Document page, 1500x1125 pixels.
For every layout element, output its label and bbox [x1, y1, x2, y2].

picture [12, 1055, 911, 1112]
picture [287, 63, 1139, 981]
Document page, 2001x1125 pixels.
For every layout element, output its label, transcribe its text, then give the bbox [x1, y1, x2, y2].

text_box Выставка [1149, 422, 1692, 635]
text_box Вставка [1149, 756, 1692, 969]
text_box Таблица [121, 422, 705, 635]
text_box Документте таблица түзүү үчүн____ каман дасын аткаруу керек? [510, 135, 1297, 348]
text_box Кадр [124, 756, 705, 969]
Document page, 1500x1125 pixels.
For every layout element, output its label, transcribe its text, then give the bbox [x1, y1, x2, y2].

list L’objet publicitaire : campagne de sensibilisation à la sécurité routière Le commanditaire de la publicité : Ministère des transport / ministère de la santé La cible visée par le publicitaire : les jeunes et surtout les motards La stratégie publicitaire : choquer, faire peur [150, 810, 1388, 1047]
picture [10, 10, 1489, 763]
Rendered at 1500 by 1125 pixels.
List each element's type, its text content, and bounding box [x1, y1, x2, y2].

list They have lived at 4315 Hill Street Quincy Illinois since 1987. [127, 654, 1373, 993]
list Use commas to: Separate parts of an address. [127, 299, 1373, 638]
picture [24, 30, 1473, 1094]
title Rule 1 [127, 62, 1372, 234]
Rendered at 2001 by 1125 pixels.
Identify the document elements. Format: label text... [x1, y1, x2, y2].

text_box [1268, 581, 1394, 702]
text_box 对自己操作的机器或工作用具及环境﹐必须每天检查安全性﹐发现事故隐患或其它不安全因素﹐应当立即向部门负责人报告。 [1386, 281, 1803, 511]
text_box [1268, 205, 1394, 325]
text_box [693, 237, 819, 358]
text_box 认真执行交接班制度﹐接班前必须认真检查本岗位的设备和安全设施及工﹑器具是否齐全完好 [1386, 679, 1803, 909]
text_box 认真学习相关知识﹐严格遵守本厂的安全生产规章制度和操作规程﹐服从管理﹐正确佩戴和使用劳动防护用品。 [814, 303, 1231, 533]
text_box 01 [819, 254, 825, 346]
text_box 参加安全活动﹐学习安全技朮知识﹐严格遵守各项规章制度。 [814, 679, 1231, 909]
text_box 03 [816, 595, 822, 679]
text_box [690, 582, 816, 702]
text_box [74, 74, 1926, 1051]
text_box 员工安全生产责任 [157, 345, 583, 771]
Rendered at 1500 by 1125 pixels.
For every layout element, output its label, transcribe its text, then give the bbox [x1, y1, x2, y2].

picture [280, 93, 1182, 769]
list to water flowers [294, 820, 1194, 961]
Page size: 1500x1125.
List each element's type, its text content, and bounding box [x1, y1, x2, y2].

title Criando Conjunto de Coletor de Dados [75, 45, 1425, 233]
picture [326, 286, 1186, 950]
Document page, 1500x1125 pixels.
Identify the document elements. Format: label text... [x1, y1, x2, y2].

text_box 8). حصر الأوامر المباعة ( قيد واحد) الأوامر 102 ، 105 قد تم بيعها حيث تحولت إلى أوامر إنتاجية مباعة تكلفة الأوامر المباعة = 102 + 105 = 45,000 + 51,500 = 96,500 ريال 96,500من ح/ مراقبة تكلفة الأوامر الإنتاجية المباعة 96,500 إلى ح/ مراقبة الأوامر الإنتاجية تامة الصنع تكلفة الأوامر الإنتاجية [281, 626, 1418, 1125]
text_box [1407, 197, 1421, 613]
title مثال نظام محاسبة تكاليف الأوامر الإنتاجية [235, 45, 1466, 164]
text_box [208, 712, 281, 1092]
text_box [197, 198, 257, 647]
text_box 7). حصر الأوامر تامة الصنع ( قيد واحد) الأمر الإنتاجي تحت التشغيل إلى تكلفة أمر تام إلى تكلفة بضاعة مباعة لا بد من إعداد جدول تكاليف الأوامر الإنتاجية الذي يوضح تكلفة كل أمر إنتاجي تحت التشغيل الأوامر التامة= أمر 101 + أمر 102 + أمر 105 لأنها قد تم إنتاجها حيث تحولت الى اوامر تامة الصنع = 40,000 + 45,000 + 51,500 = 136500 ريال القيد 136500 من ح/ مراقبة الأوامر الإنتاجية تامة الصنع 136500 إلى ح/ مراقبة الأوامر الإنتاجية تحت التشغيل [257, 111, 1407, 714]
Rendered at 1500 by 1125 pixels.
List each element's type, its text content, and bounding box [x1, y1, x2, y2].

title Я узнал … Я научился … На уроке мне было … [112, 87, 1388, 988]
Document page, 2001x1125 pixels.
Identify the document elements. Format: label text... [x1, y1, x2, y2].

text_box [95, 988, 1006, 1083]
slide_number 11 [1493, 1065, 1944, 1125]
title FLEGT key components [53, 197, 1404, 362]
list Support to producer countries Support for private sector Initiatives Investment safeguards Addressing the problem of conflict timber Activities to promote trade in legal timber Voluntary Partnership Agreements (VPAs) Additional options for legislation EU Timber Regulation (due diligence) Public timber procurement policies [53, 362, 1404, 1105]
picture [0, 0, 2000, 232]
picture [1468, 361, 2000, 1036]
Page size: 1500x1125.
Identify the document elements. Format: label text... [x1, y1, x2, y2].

::::::::::

## What you will do
Print out all the entries above exactly.

## Written answer
Document page, 1500x1125 pixels.
For every layout element, output its label and bbox [x1, y1, x2, y2].

picture [12, 1055, 911, 1112]
picture [287, 63, 1139, 981]
Document page, 2001x1125 pixels.
For every layout element, output its label, transcribe its text, then give the bbox [x1, y1, x2, y2].

text_box Выставка [1149, 422, 1692, 635]
text_box Вставка [1149, 756, 1692, 969]
text_box Таблица [121, 422, 705, 635]
text_box Документте таблица түзүү үчүн____ каман дасын аткаруу керек? [510, 135, 1297, 348]
text_box Кадр [124, 756, 705, 969]
Document page, 1500x1125 pixels.
For every layout element, output its label, transcribe its text, then give the bbox [x1, y1, x2, y2].

list L’objet publicitaire : campagne de sensibilisation à la sécurité routière Le commanditaire de la publicité : Ministère des transport / ministère de la santé La cible visée par le publicitaire : les jeunes et surtout les motards La stratégie publicitaire : choquer, faire peur [150, 810, 1388, 1047]
picture [10, 10, 1489, 763]
Rendered at 1500 by 1125 pixels.
List each element's type, its text content, and bounding box [x1, y1, x2, y2].

list They have lived at 4315 Hill Street Quincy Illinois since 1987. [127, 654, 1373, 993]
list Use commas to: Separate parts of an address. [127, 299, 1373, 638]
picture [24, 30, 1473, 1094]
title Rule 1 [127, 62, 1372, 234]
Rendered at 2001 by 1125 pixels.
Identify the document elements. Format: label text... [x1, y1, x2, y2].

text_box [1268, 581, 1394, 702]
text_box 对自己操作的机器或工作用具及环境﹐必须每天检查安全性﹐发现事故隐患或其它不安全因素﹐应当立即向部门负责人报告。 [1386, 281, 1803, 511]
text_box [1268, 205, 1394, 325]
text_box [693, 237, 819, 358]
text_box 认真执行交接班制度﹐接班前必须认真检查本岗位的设备和安全设施及工﹑器具是否齐全完好 [1386, 679, 1803, 909]
text_box 认真学习相关知识﹐严格遵守本厂的安全生产规章制度和操作规程﹐服从管理﹐正确佩戴和使用劳动防护用品。 [814, 303, 1231, 533]
text_box 01 [819, 254, 825, 346]
text_box 参加安全活动﹐学习安全技朮知识﹐严格遵守各项规章制度。 [814, 679, 1231, 909]
text_box 03 [816, 595, 822, 679]
text_box [690, 582, 816, 702]
text_box [74, 74, 1926, 1051]
text_box 员工安全生产责任 [157, 345, 583, 771]
Rendered at 1500 by 1125 pixels.
For every layout element, output its label, transcribe its text, then give the bbox [x1, y1, x2, y2].

picture [280, 93, 1182, 769]
list to water flowers [294, 820, 1194, 961]
Page size: 1500x1125.
List each element's type, its text content, and bounding box [x1, y1, x2, y2].

title Criando Conjunto de Coletor de Dados [75, 45, 1425, 233]
picture [326, 286, 1186, 950]
Document page, 1500x1125 pixels.
Identify the document elements. Format: label text... [x1, y1, x2, y2].

text_box 8). حصر الأوامر المباعة ( قيد واحد) الأوامر 102 ، 105 قد تم بيعها حيث تحولت إلى أوامر إنتاجية مباعة تكلفة الأوامر المباعة = 102 + 105 = 45,000 + 51,500 = 96,500 ريال 96,500من ح/ مراقبة تكلفة الأوامر الإنتاجية المباعة 96,500 إلى ح/ مراقبة الأوامر الإنتاجية تامة الصنع تكلفة الأوامر الإنتاجية [281, 626, 1418, 1125]
text_box [1407, 197, 1421, 613]
title مثال نظام محاسبة تكاليف الأوامر الإنتاجية [235, 45, 1466, 164]
text_box [208, 712, 281, 1092]
text_box [197, 198, 257, 647]
text_box 7). حصر الأوامر تامة الصنع ( قيد واحد) الأمر الإنتاجي تحت التشغيل إلى تكلفة أمر تام إلى تكلفة بضاعة مباعة لا بد من إعداد جدول تكاليف الأوامر الإنتاجية الذي يوضح تكلفة كل أمر إنتاجي تحت التشغيل الأوامر التامة= أمر 101 + أمر 102 + أمر 105 لأنها قد تم إنتاجها حيث تحولت الى اوامر تامة الصنع = 40,000 + 45,000 + 51,500 = 136500 ريال القيد 136500 من ح/ مراقبة الأوامر الإنتاجية تامة الصنع 136500 إلى ح/ مراقبة الأوامر الإنتاجية تحت التشغيل [257, 111, 1407, 714]
Rendered at 1500 by 1125 pixels.
List each element's type, its text content, and bounding box [x1, y1, x2, y2].

title Я узнал … Я научился … На уроке мне было … [112, 87, 1388, 988]
Document page, 2001x1125 pixels.
Identify the document elements. Format: label text... [x1, y1, x2, y2].

text_box [95, 988, 1006, 1083]
slide_number 11 [1493, 1065, 1944, 1125]
title FLEGT key components [53, 197, 1404, 362]
list Support to producer countries Support for private sector Initiatives Investment safeguards Addressing the problem of conflict timber Activities to promote trade in legal timber Voluntary Partnership Agreements (VPAs) Additional options for legislation EU Timber Regulation (due diligence) Public timber procurement policies [53, 362, 1404, 1105]
picture [0, 0, 2000, 232]
picture [1468, 361, 2000, 1036]
Page size: 1500x1125.
Identify the document elements. Format: label text... [x1, y1, x2, y2].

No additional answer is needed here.